Backed by over 25 years of Entrust PKI expertise and innovation, Entrust PKIaaS is a cloud-native service that looks to simplify PKI enterprise implementation and administration with pre-built, turnkey certificate use cases, including WSTEP, ACME, SCEP, and an extensive array of mobile device management (MDM) solutions. Furthermore, the Entrust PKIaaS architecture simplifies how customers scale on-demand by reducing on-premises services, applications, and software. Designed to easily integrate into existing workflows and apps, it provides visibility, control, and automation of the environment from a single glass pane, together with public SSL/TLS management via the cloud platform.
Based on the NIST PQ draft standard algorithms, the addition of post-quantum cryptography enables customers to issue quantum-safe certificates in a matter of minutes, making use of both composite and pure quantum certificate authority hierarchies. This approach is in alignment with recommendations from global cybersecurity agencies such as the BSI in Germany and ANSSI in France, which propose organisations test both hybrid and composite certificates, as well as those based on pure quantum-safe algorithms.
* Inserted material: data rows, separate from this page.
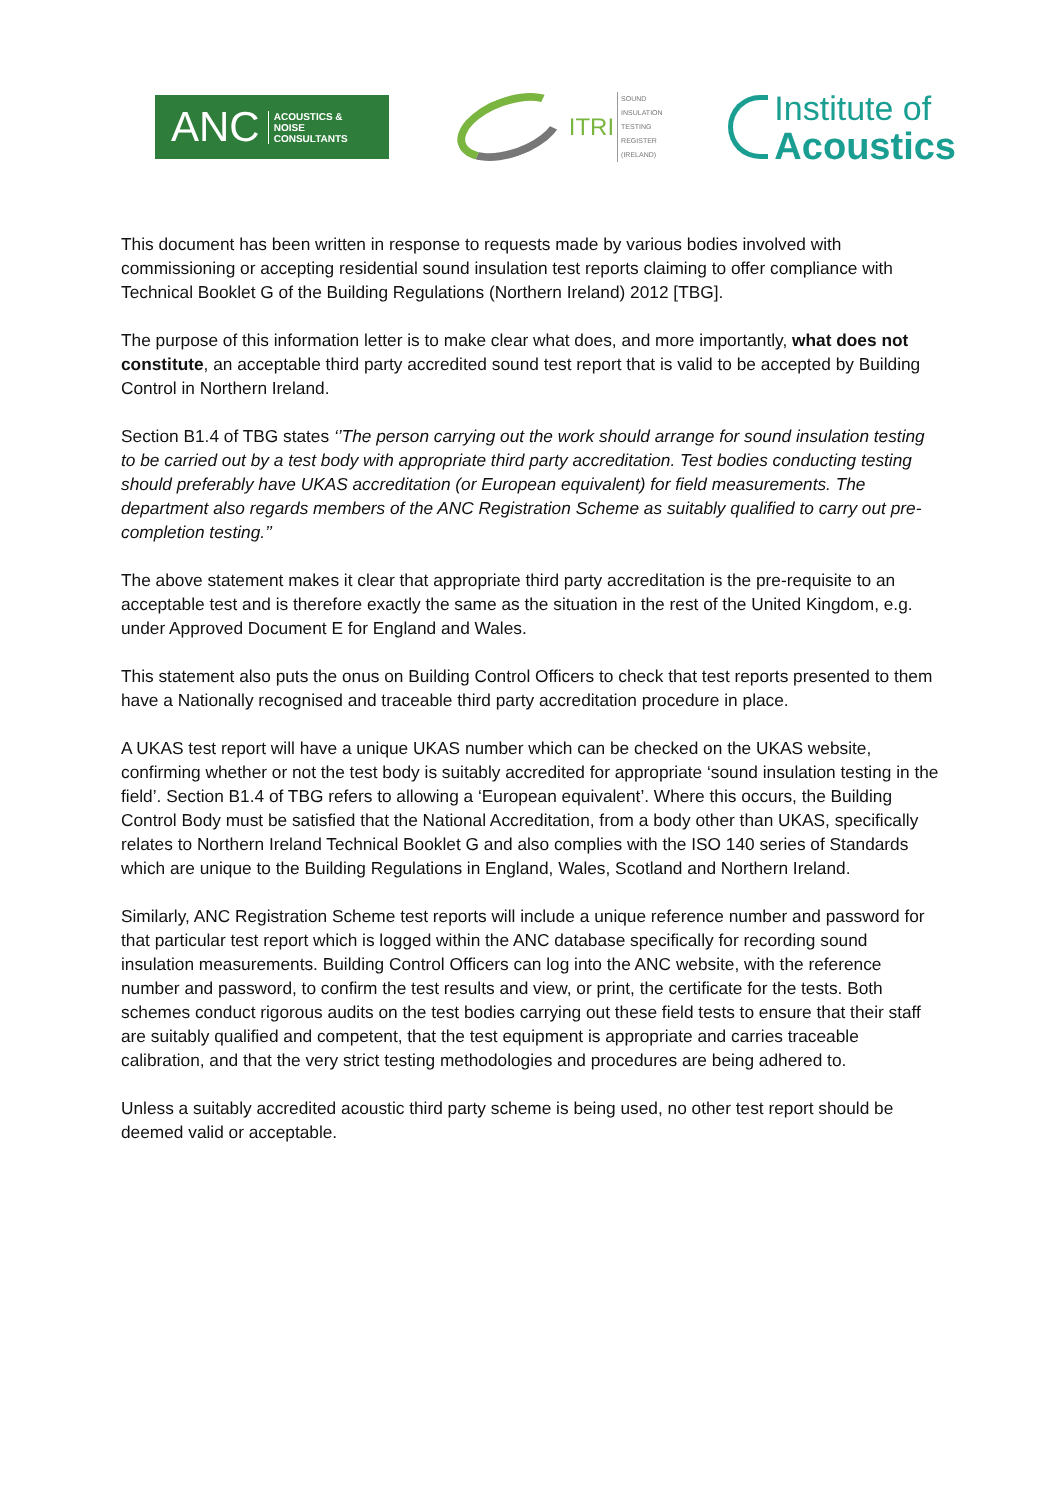ANC ACOUSTICS &
NOISE
CONSULTANTS
ITRI SOUND
INSULATION
TESTING
REGISTER
(IRELAND)
Institute of
Acoustics
This document has been written in response to requests made by various bodies involved with commissioning or accepting residential sound insulation test reports claiming to offer compliance with Technical Booklet G of the Building Regulations (Northern Ireland) 2012 [TBG].
The purpose of this information letter is to make clear what does, and more importantly, what does not constitute, an acceptable third party accredited sound test report that is valid to be accepted by Building Control in Northern Ireland.
Section B1.4 of TBG states ‘’The person carrying out the work should arrange for sound insulation testing to be carried out by a test body with appropriate third party accreditation. Test bodies conducting testing should preferably have UKAS accreditation (or European equivalent) for field measurements. The department also regards members of the ANC Registration Scheme as suitably qualified to carry out pre-completion testing.’’
The above statement makes it clear that appropriate third party accreditation is the pre-requisite to an acceptable test and is therefore exactly the same as the situation in the rest of the United Kingdom, e.g. under Approved Document E for England and Wales.
This statement also puts the onus on Building Control Officers to check that test reports presented to them have a Nationally recognised and traceable third party accreditation procedure in place.
A UKAS test report will have a unique UKAS number which can be checked on the UKAS website, confirming whether or not the test body is suitably accredited for appropriate ‘sound insulation testing in the field’. Section B1.4 of TBG refers to allowing a ‘European equivalent’. Where this occurs, the Building Control Body must be satisfied that the National Accreditation, from a body other than UKAS, specifically relates to Northern Ireland Technical Booklet G and also complies with the ISO 140 series of Standards which are unique to the Building Regulations in England, Wales, Scotland and Northern Ireland.
Similarly, ANC Registration Scheme test reports will include a unique reference number and password for that particular test report which is logged within the ANC database specifically for recording sound insulation measurements. Building Control Officers can log into the ANC website, with the reference number and password, to confirm the test results and view, or print, the certificate for the tests. Both schemes conduct rigorous audits on the test bodies carrying out these field tests to ensure that their staff are suitably qualified and competent, that the test equipment is appropriate and carries traceable calibration, and that the very strict testing methodologies and procedures are being adhered to.
Unless a suitably accredited acoustic third party scheme is being used, no other test report should be deemed valid or acceptable.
Commenting on the announcement, Entrust officials advised that although the quantum threat is up to a decade away, the transition to quantum-safe algorithms will be more than just a crypto refresh cycle, and to prepare, public key cryptographic systems should be moved from their current state to new quantum-safe cryptographic algorithms. The transition is expected to be more complex than anything before and to touch each piece of digital infrastructure and data relied on presently. As such, organisations need to look at their Post-Quantum (PQ) migration strategy now and implement the tools and tech needed to test and migrate to quantum-safe security.
More to this point, the spokesperson said that national cybersecurity agencies worldwide recommend a hybrid approach to the transition to quantum-safe data protection, using hybrid or composite certificates to ensure protection in the form of classic and quantum-resistant cryptographic algorithms.